My rear window wiper was possessed. It would go off all by itself. Flap-skwek-flap-skwek. No rhyme or reason. No pattern. Not cuz I rolled down my window, or hit the washer on the front window.
Just cuz.
I'm the kind of person who doesn't like to let the wipers go too fast when it's actually raining. So you gotta know THIS is driving me nuttier than and Chinese chicken salad!
I called my friendly car dealer, who I bought my car from and have faithfully had it serviced there for 6 years now. It's a regular routine that I will call, give my name and get a hearty, "Well yes Cabrina! Bring it right in on your way to work."
This day, a new guy got my call and, not only couldn't he find my name, but he told me to wait till 2pm to bring in my car.
I felt like La Liz, standing outside of Spago's, the hostess scanning her reservations and finally looking up to say, "I'm sorry...we don't have a table for a Ms. Taylor." It was everything I could do to not say, "Do you KNOW who I am?!?!"
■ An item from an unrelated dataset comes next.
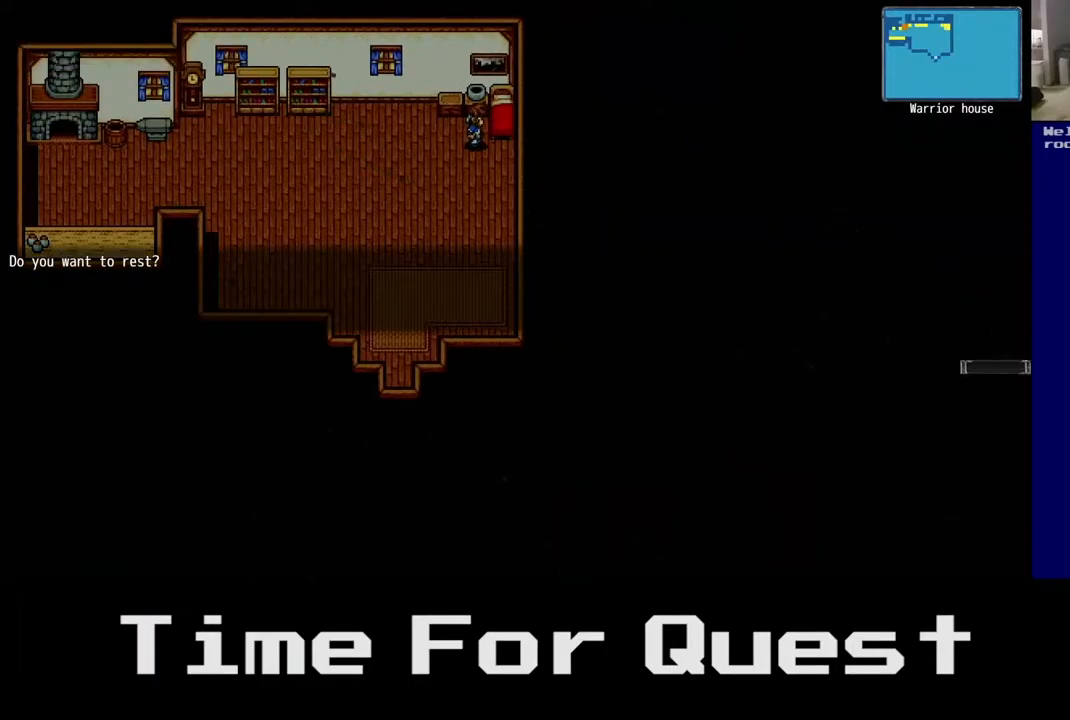
{"buttons": ["DPAD_RIGHT"], "right_stick": "center", "events": []}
Why they should know me from any other shlub they rake over the money coals for services rendered, I don't know. It's their fault...they treated me...well...nice. Now, they don't know my name?
ComeOHN!
I had to have my car back at four o'clock, to the shock of Tim, my newbie. "Now, Mrs. Gilbert, what are we doing for you today?" I immediately looked around thinking my mother, Mrs. Gilbert, had entered the room.
"Well..the wiper is possessed and goes on whenever it seems to want. And just a regular "check up."
"Fine. Good. We'll take care of that for you."
My first call was Tim informing me that there was some wear on my struts and he would LOVE to replace those for me. I tell him I'm not paying for that. He said they are under warrenty. I say to him that I think he's wrong and could he look it up.
"Oh....I got your account confused with another....you have some time on those." REALLY? You confused me with someone else? SHOCKING!
A call at about 2:00 revealed that it was the motor and it would cost me about $245. I'm not happy and somewhat confused...if the wiper is technically working, why do I need a motor?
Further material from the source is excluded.